WHAT YOU SHOULD DO :: Copy all the entries below exactly, but not the pictures.
==== GIVEN DATA
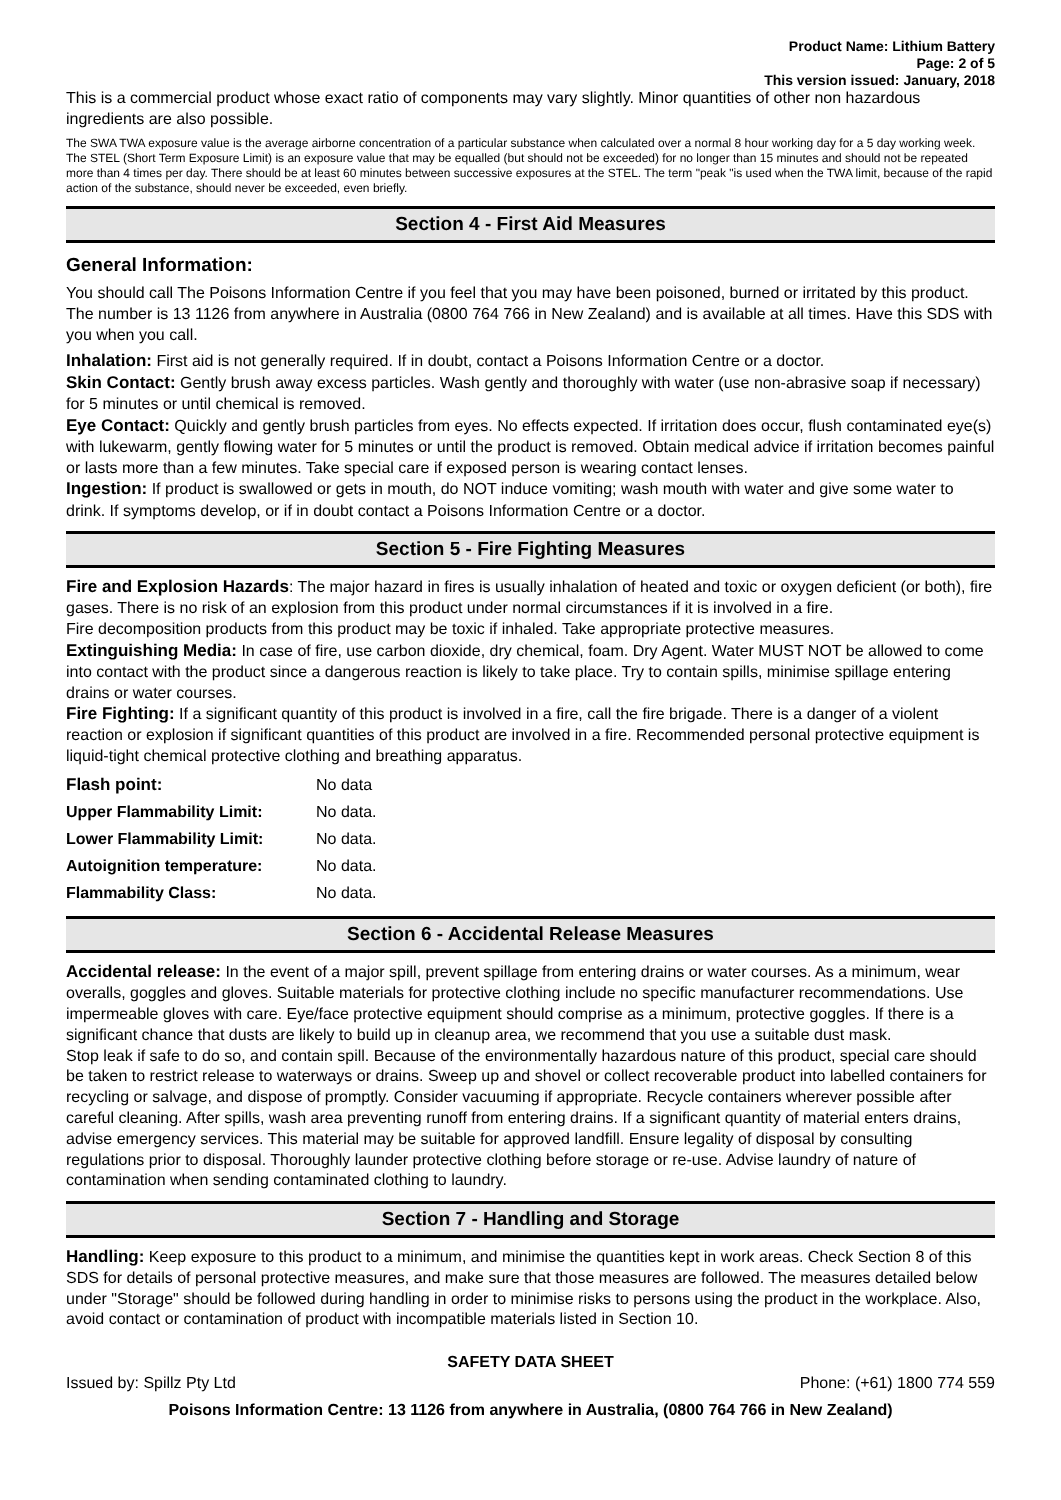Product Name: Lithium Battery
Page: 2 of 5
This version issued: January, 2018
This is a commercial product whose exact ratio of components may vary slightly. Minor quantities of other non hazardous ingredients are also possible.
The SWA TWA exposure value is the average airborne concentration of a particular substance when calculated over a normal 8 hour working day for a 5 day working week. The STEL (Short Term Exposure Limit) is an exposure value that may be equalled (but should not be exceeded) for no longer than 15 minutes and should not be repeated more than 4 times per day. There should be at least 60 minutes between successive exposures at the STEL. The term "peak "is used when the TWA limit, because of the rapid action of the substance, should never be exceeded, even briefly.
Section 4 - First Aid Measures
General Information:
You should call The Poisons Information Centre if you feel that you may have been poisoned, burned or irritated by this product. The number is 13 1126 from anywhere in Australia (0800 764 766 in New Zealand) and is available at all times. Have this SDS with you when you call.
Inhalation: First aid is not generally required. If in doubt, contact a Poisons Information Centre or a doctor.
Skin Contact: Gently brush away excess particles. Wash gently and thoroughly with water (use non-abrasive soap if necessary) for 5 minutes or until chemical is removed.
Eye Contact: Quickly and gently brush particles from eyes. No effects expected. If irritation does occur, flush contaminated eye(s) with lukewarm, gently flowing water for 5 minutes or until the product is removed. Obtain medical advice if irritation becomes painful or lasts more than a few minutes. Take special care if exposed person is wearing contact lenses.
Ingestion: If product is swallowed or gets in mouth, do NOT induce vomiting; wash mouth with water and give some water to drink. If symptoms develop, or if in doubt contact a Poisons Information Centre or a doctor.
Section 5 - Fire Fighting Measures
Fire and Explosion Hazards: The major hazard in fires is usually inhalation of heated and toxic or oxygen deficient (or both), fire gases. There is no risk of an explosion from this product under normal circumstances if it is involved in a fire.
Fire decomposition products from this product may be toxic if inhaled. Take appropriate protective measures.
Extinguishing Media: In case of fire, use carbon dioxide, dry chemical, foam. Dry Agent. Water MUST NOT be allowed to come into contact with the product since a dangerous reaction is likely to take place. Try to contain spills, minimise spillage entering drains or water courses.
Fire Fighting: If a significant quantity of this product is involved in a fire, call the fire brigade. There is a danger of a violent reaction or explosion if significant quantities of this product are involved in a fire. Recommended personal protective equipment is liquid-tight chemical protective clothing and breathing apparatus.
| Flash point: | No data |
| Upper Flammability Limit: | No data. |
| Lower Flammability Limit: | No data. |
| Autoignition temperature: | No data. |
| Flammability Class: | No data. |
Section 6 - Accidental Release Measures
Accidental release: In the event of a major spill, prevent spillage from entering drains or water courses. As a minimum, wear overalls, goggles and gloves. Suitable materials for protective clothing include no specific manufacturer recommendations. Use impermeable gloves with care. Eye/face protective equipment should comprise as a minimum, protective goggles. If there is a significant chance that dusts are likely to build up in cleanup area, we recommend that you use a suitable dust mask.
Stop leak if safe to do so, and contain spill. Because of the environmentally hazardous nature of this product, special care should be taken to restrict release to waterways or drains. Sweep up and shovel or collect recoverable product into labelled containers for recycling or salvage, and dispose of promptly. Consider vacuuming if appropriate. Recycle containers wherever possible after careful cleaning. After spills, wash area preventing runoff from entering drains. If a significant quantity of material enters drains, advise emergency services. This material may be suitable for approved landfill. Ensure legality of disposal by consulting regulations prior to disposal. Thoroughly launder protective clothing before storage or re-use. Advise laundry of nature of contamination when sending contaminated clothing to laundry.
Section 7 - Handling and Storage
Handling: Keep exposure to this product to a minimum, and minimise the quantities kept in work areas. Check Section 8 of this SDS for details of personal protective measures, and make sure that those measures are followed. The measures detailed below under "Storage" should be followed during handling in order to minimise risks to persons using the product in the workplace. Also, avoid contact or contamination of product with incompatible materials listed in Section 10.
SAFETY DATA SHEET
Issued by: Spillz Pty Ltd Phone: (+61) 1800 774 559
Poisons Information Centre: 13 1126 from anywhere in Australia, (0800 764 766 in New Zealand)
========
RESPONSE ::
Product Name: Lithium Battery
Page: 2 of 5
This version issued: January, 2018
This is a commercial product whose exact ratio of components may vary slightly. Minor quantities of other non hazardous ingredients are also possible.
The SWA TWA exposure value is the average airborne concentration of a particular substance when calculated over a normal 8 hour working day for a 5 day working week. The STEL (Short Term Exposure Limit) is an exposure value that may be equalled (but should not be exceeded) for no longer than 15 minutes and should not be repeated more than 4 times per day. There should be at least 60 minutes between successive exposures at the STEL. The term "peak "is used when the TWA limit, because of the rapid action of the substance, should never be exceeded, even briefly.
Section 4 - First Aid Measures
General Information:
You should call The Poisons Information Centre if you feel that you may have been poisoned, burned or irritated by this product. The number is 13 1126 from anywhere in Australia (0800 764 766 in New Zealand) and is available at all times. Have this SDS with you when you call.
Inhalation: First aid is not generally required. If in doubt, contact a Poisons Information Centre or a doctor.
Skin Contact: Gently brush away excess particles. Wash gently and thoroughly with water (use non-abrasive soap if necessary) for 5 minutes or until chemical is removed.
Eye Contact: Quickly and gently brush particles from eyes. No effects expected. If irritation does occur, flush contaminated eye(s) with lukewarm, gently flowing water for 5 minutes or until the product is removed. Obtain medical advice if irritation becomes painful or lasts more than a few minutes. Take special care if exposed person is wearing contact lenses.
Ingestion: If product is swallowed or gets in mouth, do NOT induce vomiting; wash mouth with water and give some water to drink. If symptoms develop, or if in doubt contact a Poisons Information Centre or a doctor.
Section 5 - Fire Fighting Measures
Fire and Explosion Hazards: The major hazard in fires is usually inhalation of heated and toxic or oxygen deficient (or both), fire gases. There is no risk of an explosion from this product under normal circumstances if it is involved in a fire.
Fire decomposition products from this product may be toxic if inhaled. Take appropriate protective measures.
Extinguishing Media: In case of fire, use carbon dioxide, dry chemical, foam. Dry Agent. Water MUST NOT be allowed to come into contact with the product since a dangerous reaction is likely to take place. Try to contain spills, minimise spillage entering drains or water courses.
Fire Fighting: If a significant quantity of this product is involved in a fire, call the fire brigade. There is a danger of a violent reaction or explosion if significant quantities of this product are involved in a fire. Recommended personal protective equipment is liquid-tight chemical protective clothing and breathing apparatus.
| Flash point: | No data |
| Upper Flammability Limit: | No data. |
| Lower Flammability Limit: | No data. |
| Autoignition temperature: | No data. |
| Flammability Class: | No data. |
Section 6 - Accidental Release Measures
Accidental release: In the event of a major spill, prevent spillage from entering drains or water courses. As a minimum, wear overalls, goggles and gloves. Suitable materials for protective clothing include no specific manufacturer recommendations. Use impermeable gloves with care. Eye/face protective equipment should comprise as a minimum, protective goggles. If there is a significant chance that dusts are likely to build up in cleanup area, we recommend that you use a suitable dust mask.
Stop leak if safe to do so, and contain spill. Because of the environmentally hazardous nature of this product, special care should be taken to restrict release to waterways or drains. Sweep up and shovel or collect recoverable product into labelled containers for recycling or salvage, and dispose of promptly. Consider vacuuming if appropriate. Recycle containers wherever possible after careful cleaning. After spills, wash area preventing runoff from entering drains. If a significant quantity of material enters drains, advise emergency services. This material may be suitable for approved landfill. Ensure legality of disposal by consulting regulations prior to disposal. Thoroughly launder protective clothing before storage or re-use. Advise laundry of nature of contamination when sending contaminated clothing to laundry.
Section 7 - Handling and Storage
Handling: Keep exposure to this product to a minimum, and minimise the quantities kept in work areas. Check Section 8 of this SDS for details of personal protective measures, and make sure that those measures are followed. The measures detailed below under "Storage" should be followed during handling in order to minimise risks to persons using the product in the workplace. Also, avoid contact or contamination of product with incompatible materials listed in Section 10.
SAFETY DATA SHEET
Issued by: Spillz Pty Ltd Phone: (+61) 1800 774 559
Poisons Information Centre: 13 1126 from anywhere in Australia, (0800 764 766 in New Zealand)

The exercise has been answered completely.